There is also this twist to Raymore’s Question 1: A “no” vote will mean “yes” to allowing guns. Both sides agree voter confusion may play a role.

Supporters of the proposal to undo the ordinance say council meetings are often cantankerous and tension-filled — why put guns in the mix? Only police need be armed at public meetings, and no one has to be armed when paying a water bill or enjoying an afternoon in a city park, they say.

Opponents say the Second Amendment and Missouri law give citizens the right to carry concealed weapons. They also say they think it is foolhardy to rely entirely on police for public safety. They speak often of the 2008 “City Hall Massacre” in Kirkwood, Mo., when a gunman went to a council meeting and killed six people, among them the mayor, who died later.
For Raymore resident Jonathan Seeley, a structural engineer, it comes down to his belief that “gun control is people control.” He was a student at Virginia Tech on April 16, 2007, when a gunman killed 32 people and wounded at least 20 in the deadliest shooting ever on an American campus.

He said he now thought people should be able to carry a weapon anywhere, even onto airplanes and to parent-teacher conferences at schools.

“Law-abiding citizens should have the right to defend themselves wherever they go,” Seeley said Thursday.

Murel Geyer, a retiree, doesn’t want to believe that his world is safer when people carry guns. This week he called the ordinance “plum ridiculous.”

But he knows his city likes guns. A neighbor down his street mows his yard while wearing a holster and pistol, he said.

“Seems like everybody wants to be Wyatt Earp because they think everybody else is Jesse James,” Geyer said.

Piano teacher Lisa Sullivan also favors the initiative to undo the ordinance. People are always arguing at council meetings — potholes, trash, all kinds of things, she said.

“Why would you want to put guns in a place where people get mad?” she asked. “And what happened to bring this about? What are these people scared of?”

Council member Cox, an attorney, has said that the Kirkwood shootings motivated him to introduce the ordinance. He is a staunch believer that concealed weapons increase public safety and decrease crime.

His ordinance didn’t come easy. The measure passed initially, but not by enough of a margin to withstand a veto by Mayor Juan Alonzo.

In April, though, two of the “no” votes on Cox’s plan were defeated in city elections.

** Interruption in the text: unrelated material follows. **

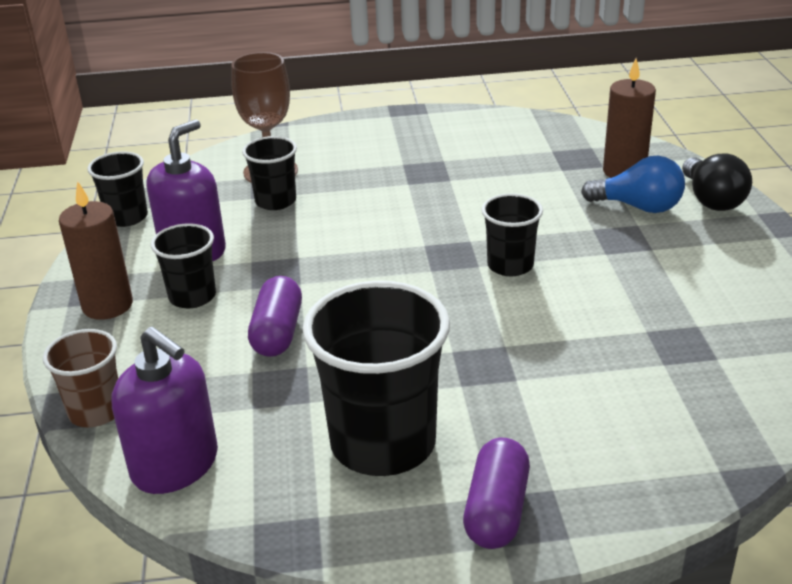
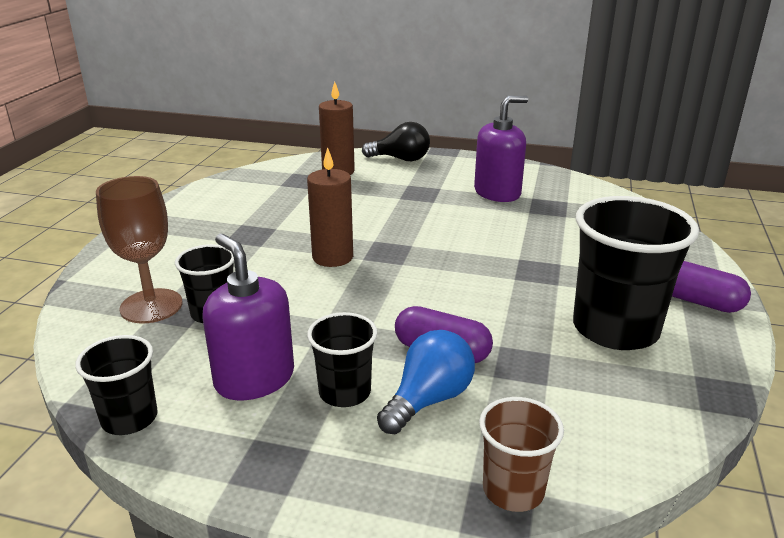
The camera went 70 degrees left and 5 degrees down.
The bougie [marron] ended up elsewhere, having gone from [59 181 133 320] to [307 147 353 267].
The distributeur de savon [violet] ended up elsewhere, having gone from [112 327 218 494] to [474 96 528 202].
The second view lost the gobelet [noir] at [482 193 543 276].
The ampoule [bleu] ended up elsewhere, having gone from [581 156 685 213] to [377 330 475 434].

Popular sentiment is that pro-gun forces pushed their ouster. Cox then quickly reintroduced his proposal, and it was approved in May.

But by then, foes already were planning a citizens petition for the November ballot.

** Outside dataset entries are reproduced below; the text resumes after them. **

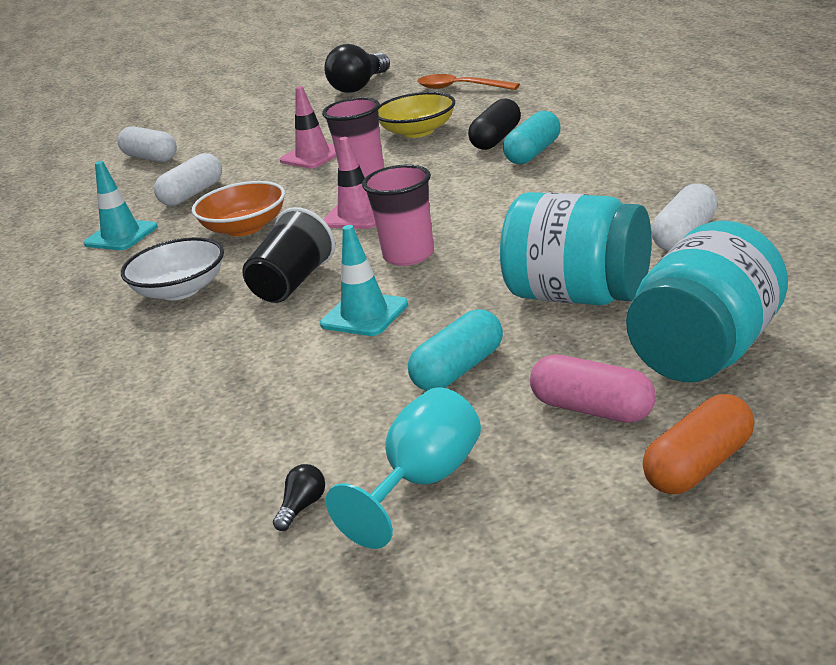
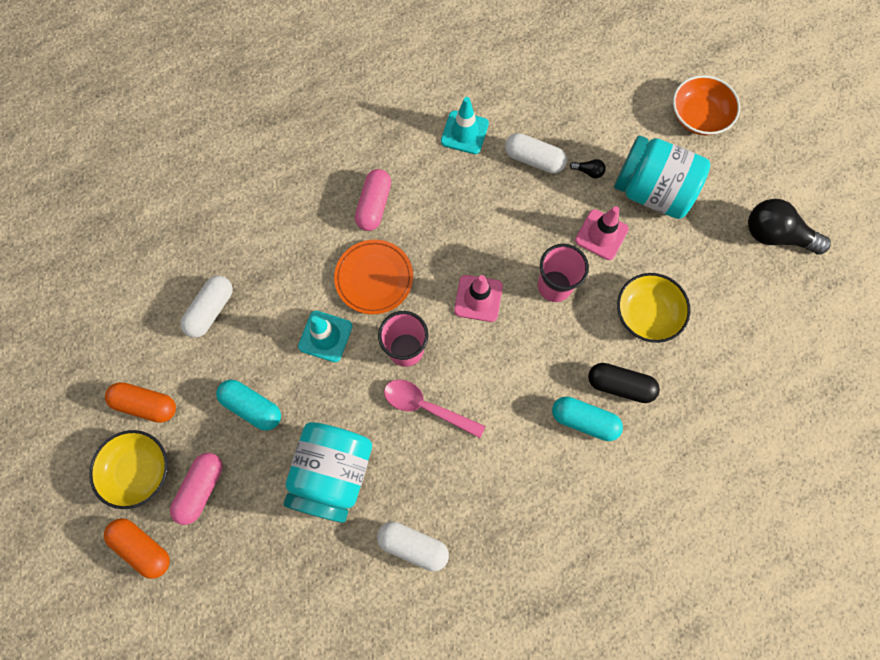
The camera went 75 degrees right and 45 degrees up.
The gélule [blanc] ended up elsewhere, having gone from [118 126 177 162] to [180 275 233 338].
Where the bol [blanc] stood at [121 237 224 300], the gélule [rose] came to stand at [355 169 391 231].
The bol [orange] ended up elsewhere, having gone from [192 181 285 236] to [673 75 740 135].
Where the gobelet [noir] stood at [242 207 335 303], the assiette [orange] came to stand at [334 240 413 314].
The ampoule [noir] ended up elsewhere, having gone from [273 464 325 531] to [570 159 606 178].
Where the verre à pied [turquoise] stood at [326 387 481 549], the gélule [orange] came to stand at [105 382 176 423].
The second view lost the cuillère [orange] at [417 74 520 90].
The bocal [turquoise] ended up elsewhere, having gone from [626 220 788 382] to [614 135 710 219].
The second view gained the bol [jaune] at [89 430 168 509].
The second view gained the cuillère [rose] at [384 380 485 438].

Cox is highly critical of the effort and dismisses criticism that his ordinance is anti-Second Amendment because it allows council members to carry concealed weapons during meetings, but not citizens in the audience.

State law prohibits that. His ordinance did, however, include a resolution in which Raymore asked the Missouri General Assembly to rescind a ban on citizens carrying guns at council meetings.

Cox also noted that several other cities in the area, such as Lee’s Summit and Raytown, allowed council members to carry concealed weapons during meetings. Those cities have not requested that the right extend to the audiences.

Ivan Waite, a former Raymore councilman and leader of a group fighting to undo Cox’s ordinance, said he thought Cox was hoping the gun issue would propel him to higher office — Cass County prosecutor.

“He thinks there are enough gunslingers out there to get him elected,” Waite said.
Cox, a Republican who ran for prosecutor in 2006, chuckled at the suggestion.

“That office is up right now, and I’m not running,” he said, adding that he took heat for the ordinance and never sought any recognition.

But beyond anyone’s political ambition or whether the ballot question was crafted perfectly, this election is about ideology and guns.

Dick Hime, a former Raymore police officer and current gun dealer who strongly opposes the proposed ballot question, said, “We as law-abiding citizens should have the right to control our environment — whether we are in a meeting, paying a water bill or playing with our grandchildren in the park. A lot of people like me are tired of having government telling us what we can and cannot do.”

Resident Jim Kopetsky said he believed that “Raymore is not to that point and I hope it never is.”